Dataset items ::
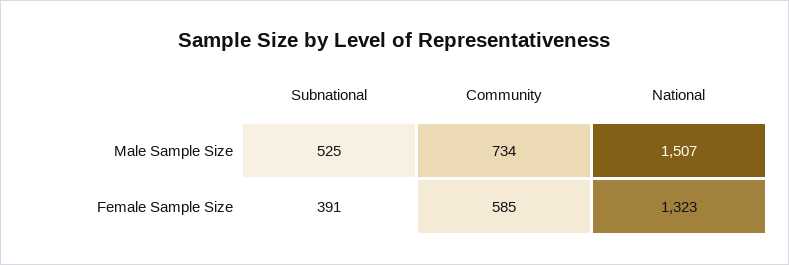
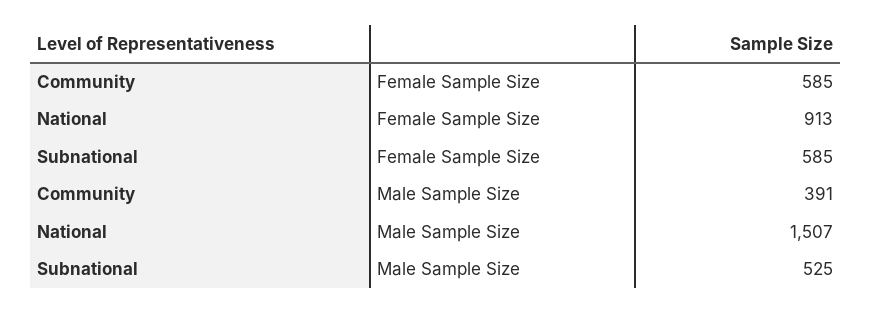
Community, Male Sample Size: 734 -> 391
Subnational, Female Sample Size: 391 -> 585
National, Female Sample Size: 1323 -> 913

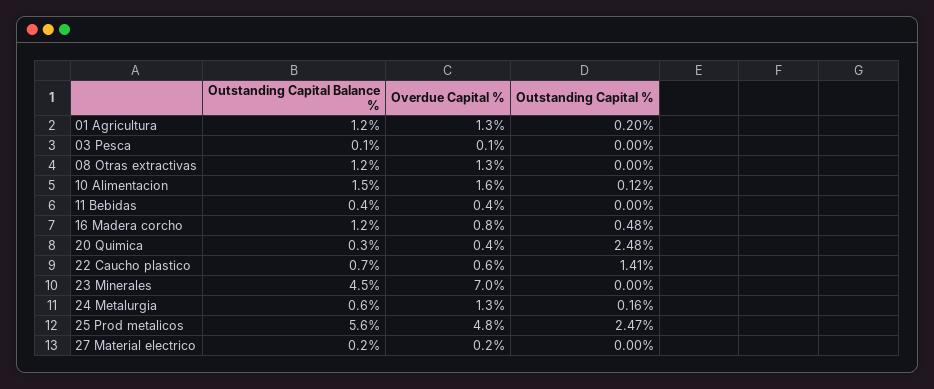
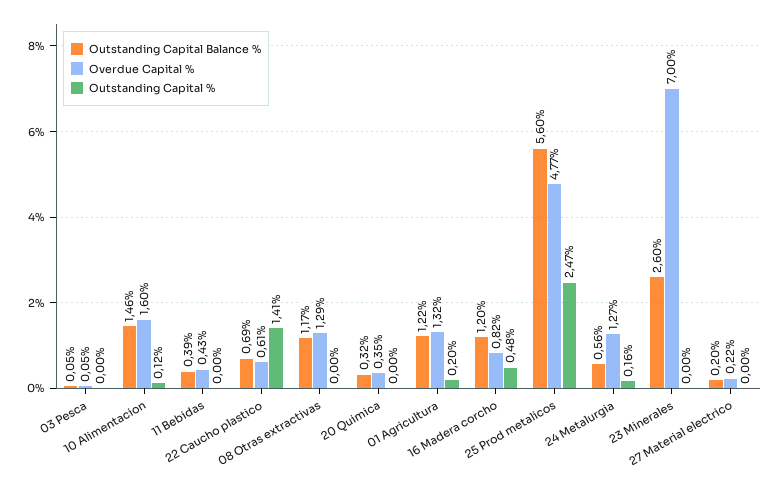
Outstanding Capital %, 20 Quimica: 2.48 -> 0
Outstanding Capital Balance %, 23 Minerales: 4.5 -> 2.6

...

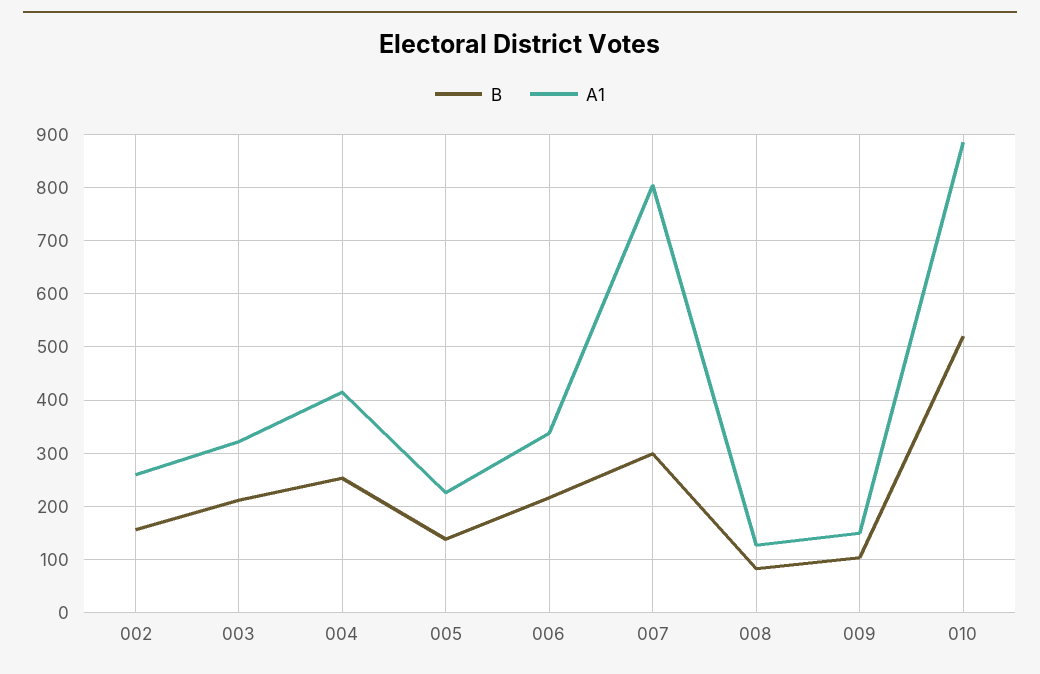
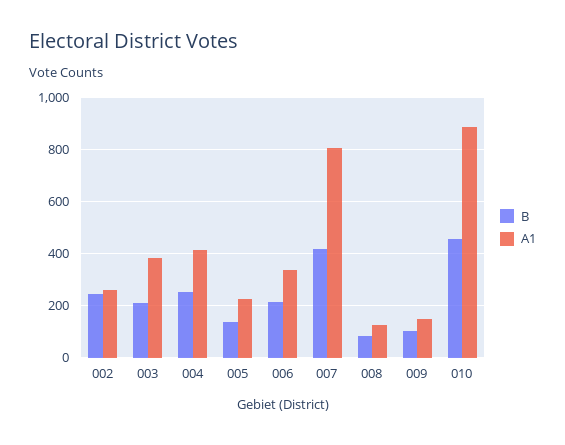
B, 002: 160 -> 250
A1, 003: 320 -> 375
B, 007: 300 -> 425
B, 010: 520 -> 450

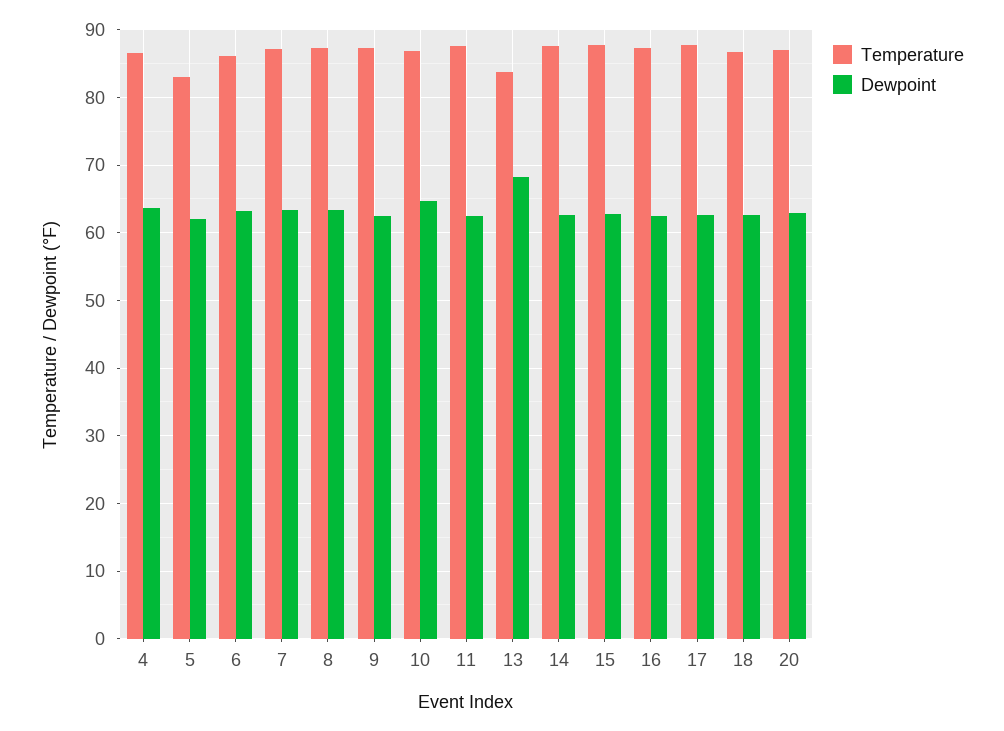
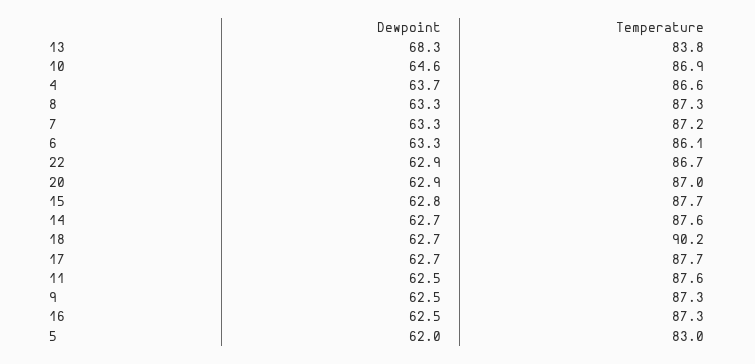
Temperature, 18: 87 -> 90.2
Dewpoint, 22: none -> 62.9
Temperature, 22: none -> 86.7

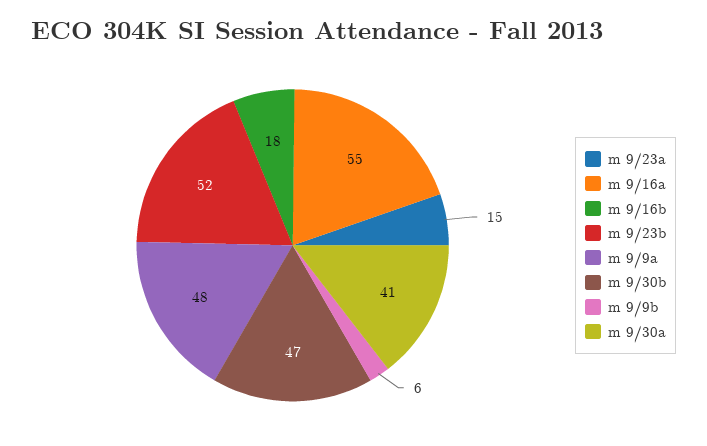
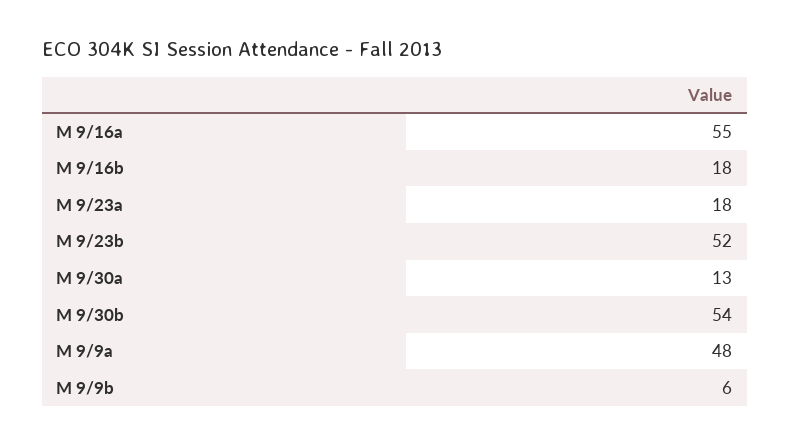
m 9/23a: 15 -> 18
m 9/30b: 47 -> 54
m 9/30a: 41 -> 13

WHAT IS NEEDED ::
Above are the records; restate exactly the lines from the one containing "Community, Male Sample Size: 734 -> 391" through the one containing "Outstanding Capital Balance", keeping pictures out.

FINISHED EXERCISE ::
Community, Male Sample Size: 734 -> 391
Subnational, Female Sample Size: 391 -> 585
National, Female Sample Size: 1323 -> 913

Outstanding Capital %, 20 Quimica: 2.48 -> 0
Outstanding Capital Balance %, 23 Minerales: 4.5 -> 2.6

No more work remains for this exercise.